Collected data:
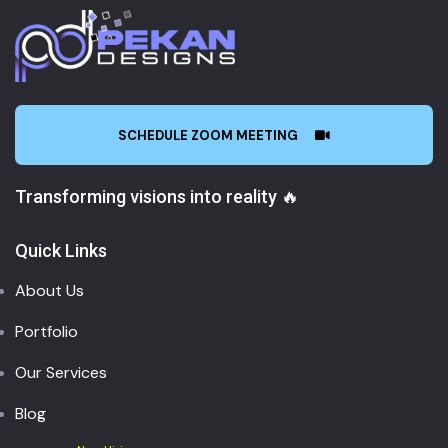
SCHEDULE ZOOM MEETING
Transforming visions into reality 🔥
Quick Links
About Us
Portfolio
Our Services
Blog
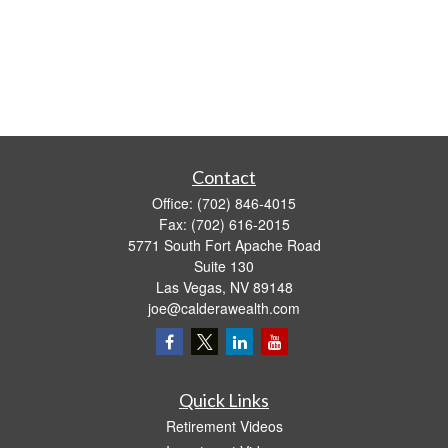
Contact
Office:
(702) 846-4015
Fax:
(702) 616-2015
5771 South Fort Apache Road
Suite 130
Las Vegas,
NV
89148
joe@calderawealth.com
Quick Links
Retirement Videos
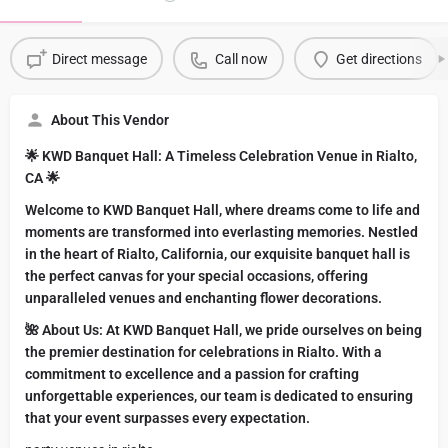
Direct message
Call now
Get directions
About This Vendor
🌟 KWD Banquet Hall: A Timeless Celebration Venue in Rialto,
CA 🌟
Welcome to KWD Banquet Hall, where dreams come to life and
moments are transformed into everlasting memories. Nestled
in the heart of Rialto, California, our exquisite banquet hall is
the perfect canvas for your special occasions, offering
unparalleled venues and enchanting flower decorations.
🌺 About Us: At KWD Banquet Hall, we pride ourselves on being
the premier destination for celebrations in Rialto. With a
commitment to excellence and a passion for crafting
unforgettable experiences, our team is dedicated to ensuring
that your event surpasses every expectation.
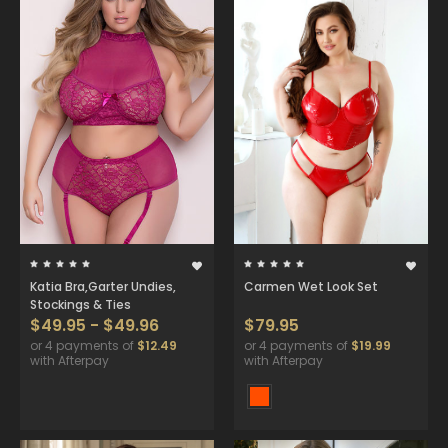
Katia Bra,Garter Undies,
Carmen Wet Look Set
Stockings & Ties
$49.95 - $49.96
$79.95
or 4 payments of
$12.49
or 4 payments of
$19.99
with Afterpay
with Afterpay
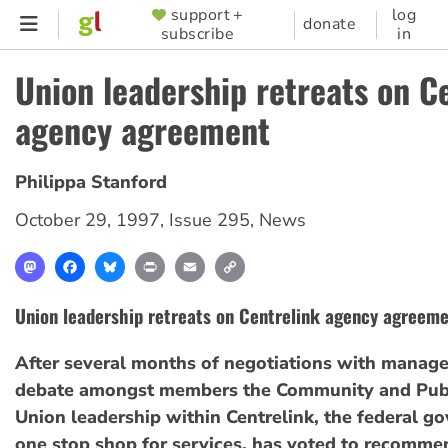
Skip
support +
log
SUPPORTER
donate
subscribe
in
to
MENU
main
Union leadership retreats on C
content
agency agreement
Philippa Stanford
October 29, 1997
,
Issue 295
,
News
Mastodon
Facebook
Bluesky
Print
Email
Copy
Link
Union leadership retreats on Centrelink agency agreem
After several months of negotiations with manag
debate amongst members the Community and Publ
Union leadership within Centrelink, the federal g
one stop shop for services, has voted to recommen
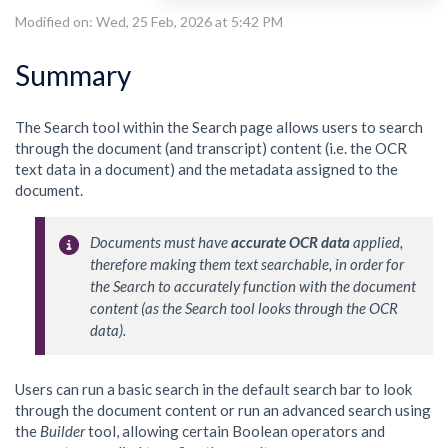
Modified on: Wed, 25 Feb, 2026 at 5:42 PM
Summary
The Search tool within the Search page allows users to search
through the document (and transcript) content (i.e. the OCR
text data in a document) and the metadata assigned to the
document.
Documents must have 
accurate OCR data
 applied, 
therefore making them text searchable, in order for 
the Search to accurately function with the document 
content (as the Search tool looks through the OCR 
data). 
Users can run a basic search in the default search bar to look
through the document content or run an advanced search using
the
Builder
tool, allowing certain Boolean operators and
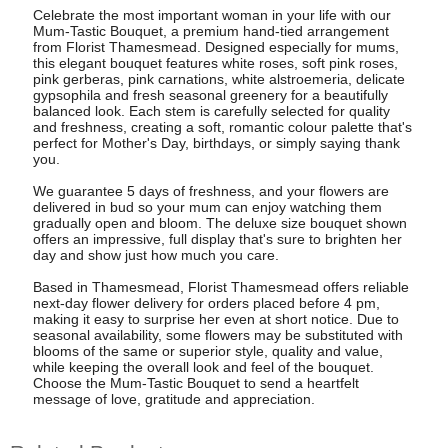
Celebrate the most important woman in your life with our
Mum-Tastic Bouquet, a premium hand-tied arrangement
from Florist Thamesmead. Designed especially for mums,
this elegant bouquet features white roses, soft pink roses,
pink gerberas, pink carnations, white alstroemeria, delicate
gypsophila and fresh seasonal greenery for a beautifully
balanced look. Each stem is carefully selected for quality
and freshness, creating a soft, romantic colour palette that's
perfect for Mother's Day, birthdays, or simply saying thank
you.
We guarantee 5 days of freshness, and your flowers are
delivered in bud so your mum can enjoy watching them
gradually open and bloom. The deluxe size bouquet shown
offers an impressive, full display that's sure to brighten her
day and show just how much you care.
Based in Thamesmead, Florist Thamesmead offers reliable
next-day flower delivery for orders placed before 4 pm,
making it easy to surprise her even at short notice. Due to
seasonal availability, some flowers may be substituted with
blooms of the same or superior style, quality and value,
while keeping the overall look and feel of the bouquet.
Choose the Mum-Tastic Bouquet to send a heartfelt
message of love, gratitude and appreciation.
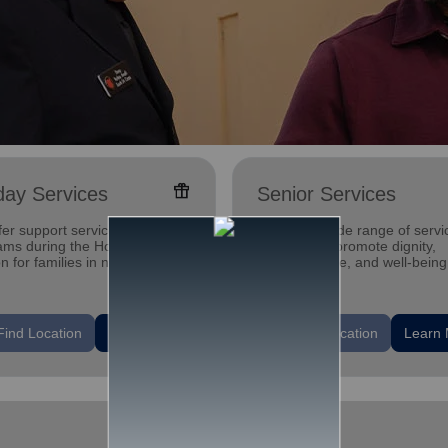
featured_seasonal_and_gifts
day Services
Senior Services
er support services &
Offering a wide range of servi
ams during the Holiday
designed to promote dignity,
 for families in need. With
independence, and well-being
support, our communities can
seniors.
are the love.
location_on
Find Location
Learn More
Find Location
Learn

Exercise description:
For the entries above, return an exact copy that omits the images.

Completed exercise:
SCHEDULE ZOOM MEETING
Transforming visions into reality 🔥
Quick Links
About Us
Portfolio
Our Services
Blog
Contact
Office:
(702) 846-4015
Fax:
(702) 616-2015
5771 South Fort Apache Road
Suite 130
Las Vegas,
NV
89148
joe@calderawealth.com
Quick Links
Retirement Videos
Direct message
Call now
Get directions
About This Vendor
🌟 KWD Banquet Hall: A Timeless Celebration Venue in Rialto,
CA 🌟
Welcome to KWD Banquet Hall, where dreams come to life and
moments are transformed into everlasting memories. Nestled
in the heart of Rialto, California, our exquisite banquet hall is
the perfect canvas for your special occasions, offering
unparalleled venues and enchanting flower decorations.
🌺 About Us: At KWD Banquet Hall, we pride ourselves on being
the premier destination for celebrations in Rialto. With a
commitment to excellence and a passion for crafting
unforgettable experiences, our team is dedicated to ensuring
that your event surpasses every expectation.
Katia Bra,Garter Undies,
Carmen Wet Look Set
Stockings & Ties
$49.95 - $49.96
$79.95
or 4 payments of
$12.49
or 4 payments of
$19.99
with Afterpay
with Afterpay
Skip
support +
log
SUPPORTER
donate
subscribe
in
to
MENU
main
Union leadership retreats on C
content
agency agreement
Philippa Stanford
October 29, 1997
,
Issue 295
,
News
Mastodon
Facebook
Bluesky
Print
Email
Copy
Link
Union leadership retreats on Centrelink agency agreem
After several months of negotiations with manag
debate amongst members the Community and Publ
Union leadership within Centrelink, the federal g
one stop shop for services, has voted to recommen
Modified on: Wed, 25 Feb, 2026 at 5:42 PM
Summary
The Search tool within the Search page allows users to search
through the document (and transcript) content (i.e. the OCR
text data in a document) and the metadata assigned to the
document.
Documents must have 
accurate OCR data
 applied, 
therefore making them text searchable, in order for 
the Search to accurately function with the document 
content (as the Search tool looks through the OCR 
data). 
Users can run a basic search in the default search bar to look
through the document content or run an advanced search using
the
Builder
tool, allowing certain Boolean operators and
Celebrate the most important woman in your life with our
Mum-Tastic Bouquet, a premium hand-tied arrangement
from Florist Thamesmead. Designed especially for mums,
this elegant bouquet features white roses, soft pink roses,
pink gerberas, pink carnations, white alstroemeria, delicate
gypsophila and fresh seasonal greenery for a beautifully
balanced look. Each stem is carefully selected for quality
and freshness, creating a soft, romantic colour palette that's
perfect for Mother's Day, birthdays, or simply saying thank
you.
We guarantee 5 days of freshness, and your flowers are
delivered in bud so your mum can enjoy watching them
gradually open and bloom. The deluxe size bouquet shown
offers an impressive, full display that's sure to brighten her
day and show just how much you care.
Based in Thamesmead, Florist Thamesmead offers reliable
next-day flower delivery for orders placed before 4 pm,
making it easy to surprise her even at short notice. Due to
seasonal availability, some flowers may be substituted with
blooms of the same or superior style, quality and value,
while keeping the overall look and feel of the bouquet.
Choose the Mum-Tastic Bouquet to send a heartfelt
message of love, gratitude and appreciation.
featured_seasonal_and_gifts
day Services
Senior Services
er support services &
Offering a wide range of servi
ams during the Holiday
designed to promote dignity,
 for families in need. With
independence, and well-being
support, our communities can
seniors.
are the love.
location_on
Find Location
Learn More
Find Location
Learn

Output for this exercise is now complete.